CHAPTER XV

THE TALE OF LE BEAU DIABLE

His meeting with Ygerne two hours before noon cast out from his mind all thoughts which did not have to do with her. There was a new glory about her this morning, crowning her like an aureole. Partly was this due to a greater care in her dress and the arranging of her copper-brown hair; partly to the emotions which at sight of him charged through her. She was going down to her breakfast at Joe's when he saw her. He crossed the street to her, his face brightening like a boy's. As he moved along at her side, having had only a fleeting, tantalising glimpse of the grey of her eyes from under the wide brim of her hat, he whispered:

"Do you love me, Ygerne?"

There were men on the street who, though they might not hear the words, could not misread the look. She flushed a little, sent another flashing sidelong glance at him, making him no other answer than that. He asked none other. He accompanied her to Joe's and where they had dined the other evening in the privacy of the half shut-off room, they breakfasted now. Drennen ordered another cup of coffee for himself and forgot to drink it as he had forgotten the first.

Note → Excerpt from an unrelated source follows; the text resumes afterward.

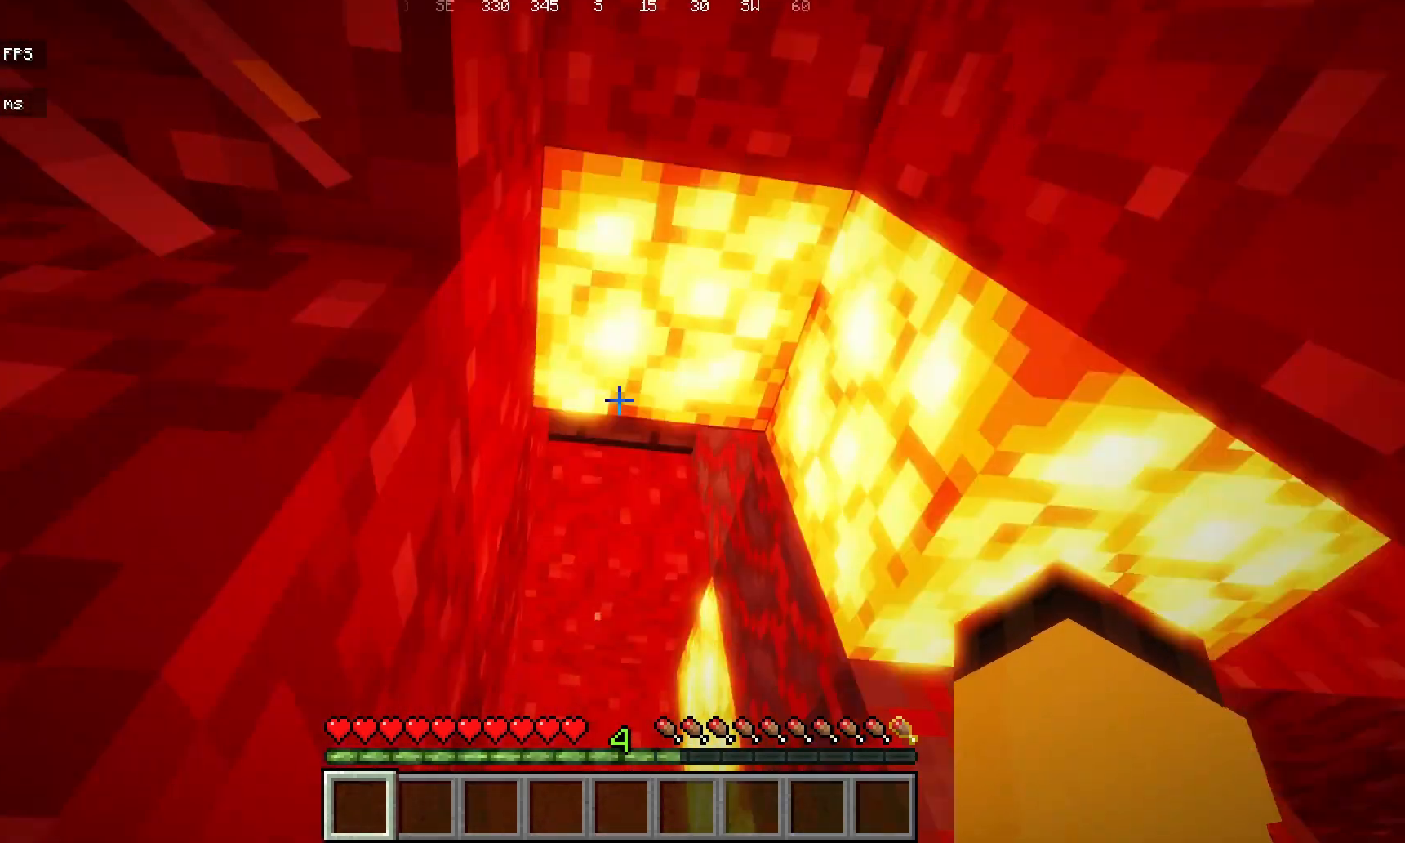
{"keys": ["a", "space", "w"], "mouse": [], "events": []}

Ygerne, on the other hand, ate her meal with composure. When he sought in a lover's undertone to refer to last night she remarked evasively upon the weather. When he said, over and over, "And you do love me, Ygerne?" she turned her eyes anywhere but upon his and refused to hear. And he laughed a new laugh, so different from that of yesterday, and worshipped man fashion and man fashion yearned to have her in his arms. When at last she had paid her own score, so insistent upon it that Drennen gave over amusedly, they went out together.

"We're going down the river," he told her quite positively. "I want you to sit upon a certain old log I know while I talk to you."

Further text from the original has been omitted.